Another leak has just come to light where details of a whopping 6,700,000 Aadhaar members were leaked out in the open. Sadly, the leak was from an Indian gas distribution company Indane.
The report, via TechCrunch, states that India’s state-owned gas company Indane exposed a part of its dealers and distributors list of gas consumers under it. The details listed around 6,700,000 Aadhaar card users’ information, which contains their phone numbers and addresses. What was even worst was that part of this Indane’s website was indexed by Google, which allowed anyone to bypass the login details and gain access to a huge database.
The database was found by a security researcher who chose to remain anonymous. However, he revealed the same to French security researcher Baptiste Robert with a prior experience in investigating Aadhaar exposures in the past. He goes with an online name “Elliot Alderson,” who after a detailed investigation of the exposure provided the results to TechCrunch.
‘Using a custom-built script to scrape the database, he found customer data for 11,000 dealers, including names and addresses of customers, as well as the customers’ confidential Aadhaar number hidden in the link of each record,’ stated TechCrunch.

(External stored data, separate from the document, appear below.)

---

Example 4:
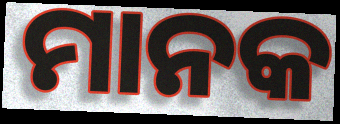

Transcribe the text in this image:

ମାନକ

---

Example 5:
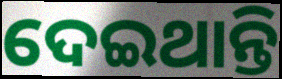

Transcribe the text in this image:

ଦେଇଥାନ୍ତି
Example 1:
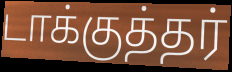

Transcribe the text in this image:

டாக்குத்தர்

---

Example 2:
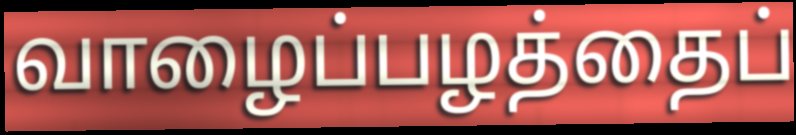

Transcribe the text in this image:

வாழைப்பழத்தைப்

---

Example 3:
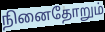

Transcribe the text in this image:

நினைதோறும்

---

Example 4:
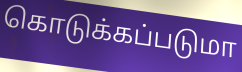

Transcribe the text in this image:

கொடுக்கப்படுமா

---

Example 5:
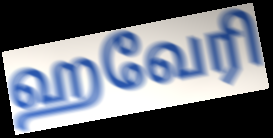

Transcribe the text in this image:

ஹவேரி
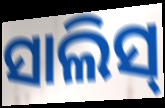
ସାଲିସ୍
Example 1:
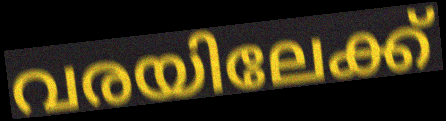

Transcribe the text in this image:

വരയിലേക്ക്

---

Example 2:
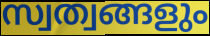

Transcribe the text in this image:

സ്വത്വങ്ങളും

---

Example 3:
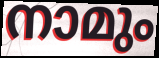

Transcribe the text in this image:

നാമും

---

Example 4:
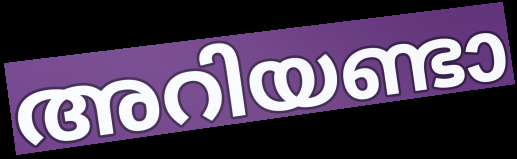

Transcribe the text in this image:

അറിയണ്ടാ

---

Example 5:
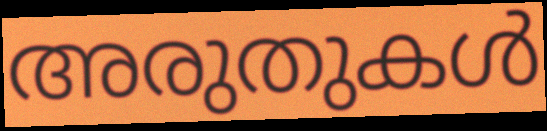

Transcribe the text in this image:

അരുതുകൾ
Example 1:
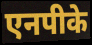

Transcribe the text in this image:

एनपीके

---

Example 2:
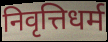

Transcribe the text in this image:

निवृत्तिधर्म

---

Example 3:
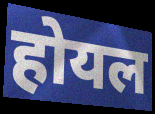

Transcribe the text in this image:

होयल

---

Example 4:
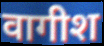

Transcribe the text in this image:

वागीश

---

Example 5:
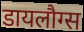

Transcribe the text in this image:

डायलौग्स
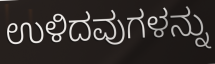
ಉಳಿದವುಗಳನ್ನು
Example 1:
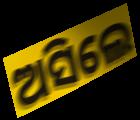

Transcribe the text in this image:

ଅସିଲେ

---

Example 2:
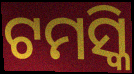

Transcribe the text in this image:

ଟମସ୍କି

Robert used a custom-built script to scrape the information from the database, after which he found customer data for around 11,000 dealers, which included names and addresses of customers, as well as the customers’ confidential Aadhaar number hidden in the link of each record. After verifying the leaked details with Aadhaar’s own official database, TechCrunch went out to report the matter to public. The leak was reported on February 10, post investigation it was informed to Indane on the February 16 and after no response from the gas company, the matter was made public on February 19.

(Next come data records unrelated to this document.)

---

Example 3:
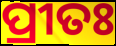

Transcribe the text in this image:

ପ୍ରୀତଃ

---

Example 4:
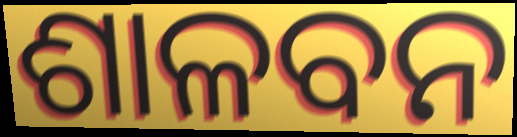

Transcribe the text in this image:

ଶାଳବନ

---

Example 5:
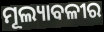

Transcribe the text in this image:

ମୂଲ୍ୟାବଳୀର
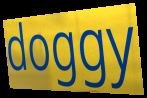
doggy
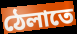
ঠেলাতে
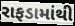
રાફડામાંથી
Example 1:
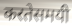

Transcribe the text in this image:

करतेसमयी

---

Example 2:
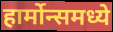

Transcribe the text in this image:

हार्मोन्समध्ये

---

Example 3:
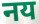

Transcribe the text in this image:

नय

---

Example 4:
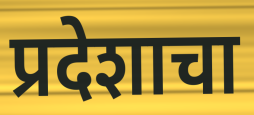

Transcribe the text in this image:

प्रदेशाचा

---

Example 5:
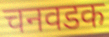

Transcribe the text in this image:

चनवडक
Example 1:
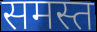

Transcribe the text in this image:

समस्त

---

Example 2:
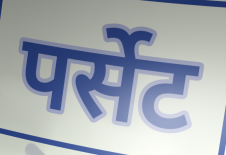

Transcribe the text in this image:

पर्सेट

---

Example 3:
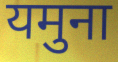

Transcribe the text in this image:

यमुना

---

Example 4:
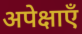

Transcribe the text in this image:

अपेक्षाएँ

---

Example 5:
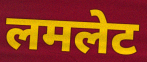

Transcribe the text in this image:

लमलेट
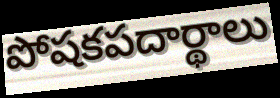
పోషకపదార్థాలు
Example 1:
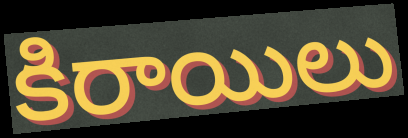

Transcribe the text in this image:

కిరాయిలు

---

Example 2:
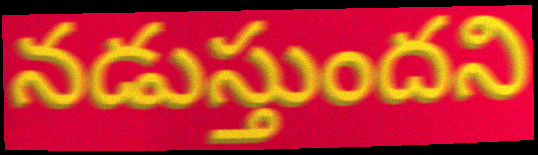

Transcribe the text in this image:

నడుస్తుందని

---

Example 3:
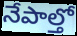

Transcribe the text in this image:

నేపాల్తో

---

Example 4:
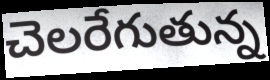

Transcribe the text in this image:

చెలరేగుతున్న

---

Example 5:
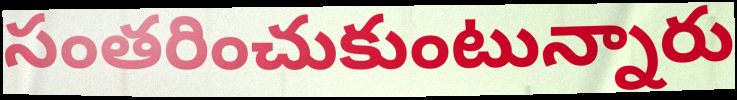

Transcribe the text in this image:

సంతరించుకుంటున్నారు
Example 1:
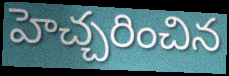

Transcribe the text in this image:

హెచ్చరించిన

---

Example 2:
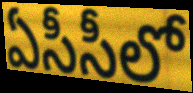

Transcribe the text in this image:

ఏసీసీలో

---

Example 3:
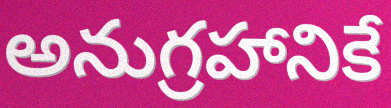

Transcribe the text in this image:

అనుగ్రహానికే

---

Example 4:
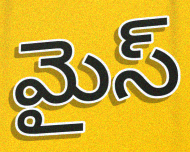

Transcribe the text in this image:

మైస్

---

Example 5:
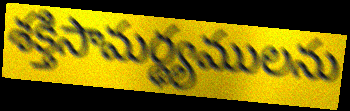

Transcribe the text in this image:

శక్తిసామర్థ్యములను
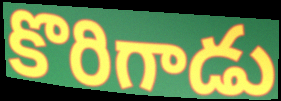
కొరిగాడు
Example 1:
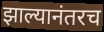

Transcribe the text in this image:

झाल्यानंतरच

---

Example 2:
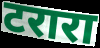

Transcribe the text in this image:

टरारा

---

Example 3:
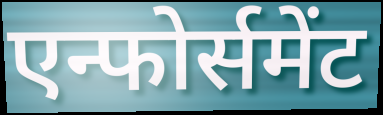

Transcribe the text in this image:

एन्फोर्समेंट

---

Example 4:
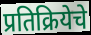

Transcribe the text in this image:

प्रतिक्रियेचे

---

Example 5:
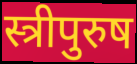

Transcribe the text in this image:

स्त्रीपुरुष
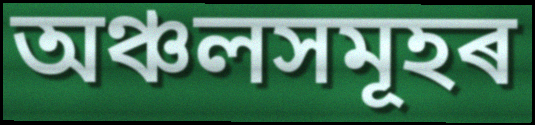
অঞ্চলসমূহৰ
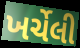
ખર્ચેલી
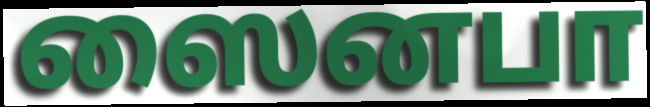
ஸைனபா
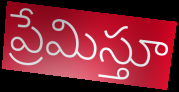
ప్రేమిస్తూ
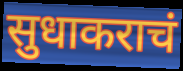
सुधाकराचं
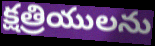
క్షత్రియులను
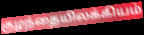
குழந்தையிலக்கியம்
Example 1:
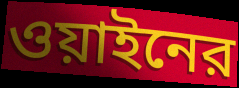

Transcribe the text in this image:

ওয়াইনের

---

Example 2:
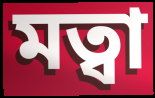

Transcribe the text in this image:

মত্বা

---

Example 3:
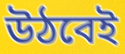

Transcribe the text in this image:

উঠবেই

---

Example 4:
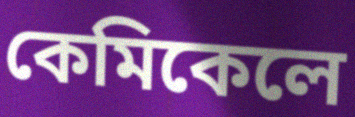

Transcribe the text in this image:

কেমিকেলে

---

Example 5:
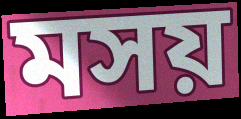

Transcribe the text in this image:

মসয়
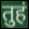
तुहं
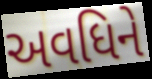
અવધિને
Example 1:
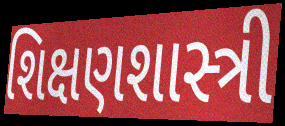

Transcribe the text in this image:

શિક્ષણશાસ્ત્રી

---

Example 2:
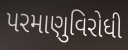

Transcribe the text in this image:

પરમાણુવિરોધી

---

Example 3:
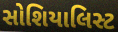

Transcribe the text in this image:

સોશિયાલિસ્ટ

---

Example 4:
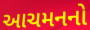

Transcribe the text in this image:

આચમનનો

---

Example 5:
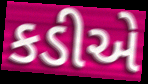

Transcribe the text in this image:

કડીએ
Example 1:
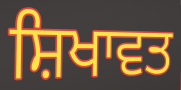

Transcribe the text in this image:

ਸ਼ਿਖਾਵਤ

The entire report can be found here.
This is presently the latest known security lapse with respect to Aadhaar and where an energy company in India has caused the mishap. The leaked information has unfortunately exposed sensitive information of almost 6.7 million users out of its 90 million consumer base.
‘The exposure is likely to reignite fresh concerns that the Aadhaar system is not as secure as UIDAI has claimed. Although few of the security incidents have involved a direct breach of Aadhaar’s central database, the weakest link remains the companies or government departments that rely on the data,’ said TechCrunch.
TechCrunch did not get any reply after connecting with both Indane and UIDAI.